Список заданий –
a. Верните из отрывка о балканской политике России фрагмент от слов «В настоящее время» до слов «и внутриполитическим истокам.» без каких-либо изменений.
b. После какого события, согласно отрывку о балканской политике России, антиславянская политика царей стала особенно жёсткой?
c. Изложите отрывок о балканской политике России в трёх предложениях.

Предложенный отрывок –

+++

Другое дело, что при Александре I и Николае I Россия являлась верховной покровительницей реакционного Священного союза и рьяно отстаивала принцип легитимизма, то есть защиты сложившегося права, а также борьбы против революционного и национально-освободительного движения. И в этот период оба царя вели политику, враждебную попыткам балканских христиан выйти из-под османского ига. Особенно жёсткой стала эта антиславянская политика после Венского конгресса 1814—1815 гг. (Тодоров, 1979. С. 193). Теперь же, когда обстановка несколько изменилась, а Россия ощутила свою возросшую мощь в Европе и на Востоке, она решила вмешаться во внутренние дела Турции, снова «воспылав любовью» к её христианам, — дело того стоило. Россия должна была принести волю единоверцам за рубежом. «Но не лучше ли было бы начать с освобождения своих невольников, — восклицает Герцен, — ведь они тоже православные и единоверные, да к тому же ещё и русские?» (Герцен, 1957. С. 202). Риторичность этого простого вопроса ясна, даже если не задаваться вторым, — а что ожидало зарубежных христиан, будь они даже «освобождены» Россией?

В настоящее время известно, какую судьбу готовил Петербург балканским христианам. Эти народы ни в коем случае не предполагалось превращать в свободные. Они тут же должны были перейти под новое владычество — российское (Тодоров, 1979. С. 193). Иного им было не дано, Николай II не мог ни упустить такого случая легкой экспансии на Юг, ни допустить прецедента появления свободных территорий в Европе, жандармом которой он по праву считался. Поэтому в рассмотрении агрессивных акций царизма, приведших к войне, мы должны обратиться к их идеологическим и внутриполитическим истокам.

Внутренняя политика Николая I определилась ещё в 1825 г. на Сенатской площади. Попытка декабристов поднять страну до общеевропейского уровня социального, политического и экономического развития не удалась: царь, считавший себя до кончиков ногтей европейцем, не желал расстаться с «азиатчиной» ни в стиле правления (деспотическом), ни в методах подавления прогрессивных движений. Он заключил в читинскую ссылку восемьдесят лучших представителей русского народа.

+++

Выдержки из данных –

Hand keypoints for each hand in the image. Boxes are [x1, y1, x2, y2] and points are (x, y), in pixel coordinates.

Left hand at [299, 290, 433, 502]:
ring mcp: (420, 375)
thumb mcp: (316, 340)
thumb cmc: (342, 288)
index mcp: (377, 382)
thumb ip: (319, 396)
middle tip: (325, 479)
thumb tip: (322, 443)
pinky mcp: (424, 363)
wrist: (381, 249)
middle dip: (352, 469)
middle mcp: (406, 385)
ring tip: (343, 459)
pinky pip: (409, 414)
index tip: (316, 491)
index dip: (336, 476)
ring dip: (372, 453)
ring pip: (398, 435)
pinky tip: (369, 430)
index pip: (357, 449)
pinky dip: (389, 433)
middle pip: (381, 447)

+++

Ответы по заданиям –
a.
В настоящее время известно, какую судьбу готовил Петербург балканским христианам. Эти народы ни в коем случае не предполагалось превращать в свободные. Они тут же должны были перейти под новое владычество — российское (Тодоров, 1979. С. 193). Иного им было не дано, Николай II не мог ни упустить такого случая легкой экспансии на Юг, ни допустить прецедента появления свободных территорий в Европе, жандармом которой он по праву считался. Поэтому в рассмотрении агрессивных акций царизма, приведших к войне, мы должны обратиться к их идеологическим и внутриполитическим истокам.

b. После Венского конгресса 1814—1815 гг.

c. При Александре I и Николае I Россия покровительствовала Священному союзу, отстаивала принцип легитимизма и враждебно относилась к попыткам балканских христиан выйти из-под османского ига, но позднее, ощутив свою возросшую мощь, решила вмешаться во внутренние дела Турции под предлогом защиты её христиан. Петербург не собирался делать эти народы свободными: они должны были перейти под российское владычество, а Герцен замечал, что лучше было бы начать с освобождения собственных невольников. Внутренняя политика Николая I определилась в 1825 г. на Сенатской площади, где не удалась попытка декабристов поднять страну до общеевропейского уровня развития.